在错误分析期间，你可能会发现某些查询类别共享失败模式。例如，所有需要时间推理的查询都可能遇到困难，无论它们是简单的查找还是复杂的聚合。同样，需要整合来自多个信息源的查询可能会以一致的方式失败。这些通过错误分析发现的模式应该驱动你的评估优先级。查询类别可能是一种很好的对失败进行分组的方式，但在你分析数据之前，你并不知道这一点。

To see an example of basic error analysis in action, see this video.

要看一个基础错误分析的实例，请观看这个视频。

问：如何为我的文档处理任务选择合适的 chunk size？

Unlike RAG, where chunks are optimized for retrieval, document processing assumes the model will see every chunk. The goal is to split text so the model can reason effectively without being overwhelmed. Even if a document fits within the context window, it might be better to break it up. Long inputs can degrade performance due to attention bottlenecks, especially in the middle of the context. Two task types require different strategies:

不同于 RAG 中 chunk 是为检索而优化的，文档处理假设模型会看到每一个 chunk。其目标是切分文本，以便模型能有效推理而不会被信息淹没。即使一份文档能装进上下文窗口，把它拆开可能效果更好。由于注意力瓶颈，尤其是在上下文的中间部分，长输入会降低性能。两种任务类型需要不同的策略：

1. 固定输出任务 → 大块 (Large Chunks)

These are tasks where the output length doesn’t grow with input: extracting a number, answering a specific question, classifying a section. For example:

“What’s the penalty clause in this contract?”
“What was the CEO’s salary in 2023?”

这些是输出长度不随输入增长的任务：提取一个数字、回答一个具体问题、对一个章节进行分类。例如：

“这份合同里的罚则条款是什么？”
“2023 年 CEO 的薪水是多少？”

Use the largest chunk (with caveats) that likely contains the answer. This reduces the number of queries and avoids context fragmentation. However, avoid adding irrelevant text. Models are sensitive to distraction, especially with large inputs. The middle parts of a long input might be under-attended. Furthermore, if cost and latency are a bottleneck, you should consider preprocessing or filtering the document (via keyword search or a lightweight retriever) to isolate relevant sections before feeding a huge chunk.

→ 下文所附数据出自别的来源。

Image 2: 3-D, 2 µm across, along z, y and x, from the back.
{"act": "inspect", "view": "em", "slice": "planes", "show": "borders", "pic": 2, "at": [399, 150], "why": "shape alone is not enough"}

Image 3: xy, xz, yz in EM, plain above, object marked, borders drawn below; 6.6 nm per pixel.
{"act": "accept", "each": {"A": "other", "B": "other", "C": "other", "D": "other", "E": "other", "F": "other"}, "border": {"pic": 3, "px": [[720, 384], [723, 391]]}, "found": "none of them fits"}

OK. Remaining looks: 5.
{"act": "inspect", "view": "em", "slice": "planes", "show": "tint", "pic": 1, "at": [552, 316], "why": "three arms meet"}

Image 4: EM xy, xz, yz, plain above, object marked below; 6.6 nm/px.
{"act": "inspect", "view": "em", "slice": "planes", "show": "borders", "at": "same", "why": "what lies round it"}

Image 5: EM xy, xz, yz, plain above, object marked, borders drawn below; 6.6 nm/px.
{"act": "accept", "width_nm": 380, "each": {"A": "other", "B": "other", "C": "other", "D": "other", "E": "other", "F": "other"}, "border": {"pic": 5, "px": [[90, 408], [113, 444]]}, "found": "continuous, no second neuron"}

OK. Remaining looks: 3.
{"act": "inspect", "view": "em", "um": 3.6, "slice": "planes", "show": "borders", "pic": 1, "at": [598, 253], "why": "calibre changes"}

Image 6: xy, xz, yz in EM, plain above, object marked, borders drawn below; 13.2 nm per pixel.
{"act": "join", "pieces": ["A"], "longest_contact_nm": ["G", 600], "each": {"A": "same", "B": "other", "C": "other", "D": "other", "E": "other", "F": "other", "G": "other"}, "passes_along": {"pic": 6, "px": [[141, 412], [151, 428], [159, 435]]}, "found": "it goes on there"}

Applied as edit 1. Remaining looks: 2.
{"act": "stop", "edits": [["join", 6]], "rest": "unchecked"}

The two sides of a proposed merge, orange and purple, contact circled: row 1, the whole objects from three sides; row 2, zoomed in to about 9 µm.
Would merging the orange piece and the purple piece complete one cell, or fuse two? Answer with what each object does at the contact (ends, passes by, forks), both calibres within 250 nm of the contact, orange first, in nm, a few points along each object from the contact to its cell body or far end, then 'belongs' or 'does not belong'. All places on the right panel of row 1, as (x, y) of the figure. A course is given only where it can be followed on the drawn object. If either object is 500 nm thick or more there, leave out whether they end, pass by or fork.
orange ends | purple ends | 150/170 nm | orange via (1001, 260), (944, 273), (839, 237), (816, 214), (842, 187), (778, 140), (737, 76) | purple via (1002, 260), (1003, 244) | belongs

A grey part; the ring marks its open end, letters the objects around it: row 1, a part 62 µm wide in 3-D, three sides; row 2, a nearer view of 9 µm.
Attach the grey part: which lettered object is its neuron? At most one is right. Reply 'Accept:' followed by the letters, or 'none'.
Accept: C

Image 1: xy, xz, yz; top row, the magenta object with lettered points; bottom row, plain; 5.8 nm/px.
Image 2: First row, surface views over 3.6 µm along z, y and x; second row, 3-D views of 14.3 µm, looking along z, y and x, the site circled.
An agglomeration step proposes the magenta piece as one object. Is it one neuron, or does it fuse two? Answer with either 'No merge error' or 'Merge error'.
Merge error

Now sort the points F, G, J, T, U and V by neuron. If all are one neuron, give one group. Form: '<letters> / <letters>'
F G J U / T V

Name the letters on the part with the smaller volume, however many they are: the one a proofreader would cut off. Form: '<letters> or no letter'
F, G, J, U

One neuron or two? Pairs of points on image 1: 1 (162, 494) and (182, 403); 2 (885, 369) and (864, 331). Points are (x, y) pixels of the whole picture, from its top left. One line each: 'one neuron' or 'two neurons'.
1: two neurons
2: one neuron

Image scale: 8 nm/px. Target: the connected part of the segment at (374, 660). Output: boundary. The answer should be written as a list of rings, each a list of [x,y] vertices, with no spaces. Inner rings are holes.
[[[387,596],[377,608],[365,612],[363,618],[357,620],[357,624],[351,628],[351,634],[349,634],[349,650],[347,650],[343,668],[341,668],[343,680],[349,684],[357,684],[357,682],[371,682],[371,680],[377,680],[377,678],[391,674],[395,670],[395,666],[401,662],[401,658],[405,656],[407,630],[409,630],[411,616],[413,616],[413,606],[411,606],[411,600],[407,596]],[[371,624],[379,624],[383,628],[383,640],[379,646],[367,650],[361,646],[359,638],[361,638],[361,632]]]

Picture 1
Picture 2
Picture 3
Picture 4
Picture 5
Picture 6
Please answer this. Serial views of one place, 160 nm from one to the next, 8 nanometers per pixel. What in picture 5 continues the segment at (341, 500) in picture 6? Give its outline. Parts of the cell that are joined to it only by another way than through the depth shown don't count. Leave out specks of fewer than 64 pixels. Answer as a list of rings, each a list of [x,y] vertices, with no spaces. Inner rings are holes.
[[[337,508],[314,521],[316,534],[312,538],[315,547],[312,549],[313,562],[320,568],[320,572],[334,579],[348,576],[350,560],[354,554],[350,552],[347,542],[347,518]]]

使用可能包含答案的最大的 chunk（但有附加条件）。这可以减少查询次数并避免上下文碎片化。然而，要避免加入不相关的文本。模型对干扰很敏感，尤其是在输入很长的情况下。长输入的中间部分可能会被忽略。此外，如果成本和延迟是瓶颈，你应该考虑在喂入一个巨大的 chunk 之前，对文档进行预处理或过滤（通过关键词搜索或一个轻量级的检索器）来分离出相关部分。

2. 扩展性输出任务 → 小块 (Smaller Chunks)

These include summarization, exhaustive extraction, or any task where output grows with input. For example:

“Summarize each section”
“List all customer complaints”

这些包括摘要、详尽提取，或任何输出随输入增长的任务。例如：

“总结每个章节”
“列出所有客户投诉”

In these cases, smaller chunks help preserve reasoning quality and output completeness. The standard approach is to process each chunk independently, then aggregate results (e.g., map-reduce). When sizing your chunks, try to respect content boundaries like paragraphs, sections, or chapters. Chunking also helps mitigate output limits. By breaking the task into pieces, each piece’s output can stay within limits.

在这些情况下，更小的 chunk 有助于保持推理质量和输出的完整性。标准方法是独立处理每个 chunk，然后聚合结果（例如，map-reduce）。在确定 chunk 大小时，尽量尊重内容边界，如段落、章节或章回。分块也有助于缓解输出长度限制。通过将任务分解成小块，每块的输出都可以保持在限制之内。

一般性指导

It’s important to recognize why chunk size affects results. A larger chunk means the model has to reason over more information in one go – essentially, a heavier cognitive load. LLMs have limited capacity to retain and correlate details across a long text. If too much is packed in, the model might prioritize certain parts (commonly the beginning or end) and overlook or “forget” details in the middle. This can lead to overly coarse summaries or missed facts. In contrast, a smaller chunk bounds the problem: the model can pay full attention to that section. You are trading off global context for local focus.

重要的是要认识到为什么 chunk size 会影响结果。更大的 chunk 意味着模型需要一次性推理更多的信息——实质上是更重的认知负荷。LLM 在长文本中保留和关联细节的能力是有限的。如果塞入太多信息，模型可能会优先处理某些部分（通常是开头或结尾），而忽略或“忘记”中间的细节。这可能导致过于粗糙的摘要或遗漏事实。相比之下，更小的 chunk 限定了问题范围：模型可以全神贯注于那一部分。你是在用全局上下文换取局部焦点。

No rule of thumb can perfectly determine the best chunk size for your use case – you should validate with experiments. The optimal chunk size can vary by domain and model. I treat chunk size as a hyperparameter to tune.

没有任何经验法则能完美地确定你用例的最佳 chunk size——你应该通过实验来验证。最优的 chunk size 可能因领域和模型而异。我把 chunk size 当作一个需要调整的超参数。

问：我应该如何评估我的 RAG 系统？

RAG systems have two distinct components that require different evaluation approaches: retrieval and generation.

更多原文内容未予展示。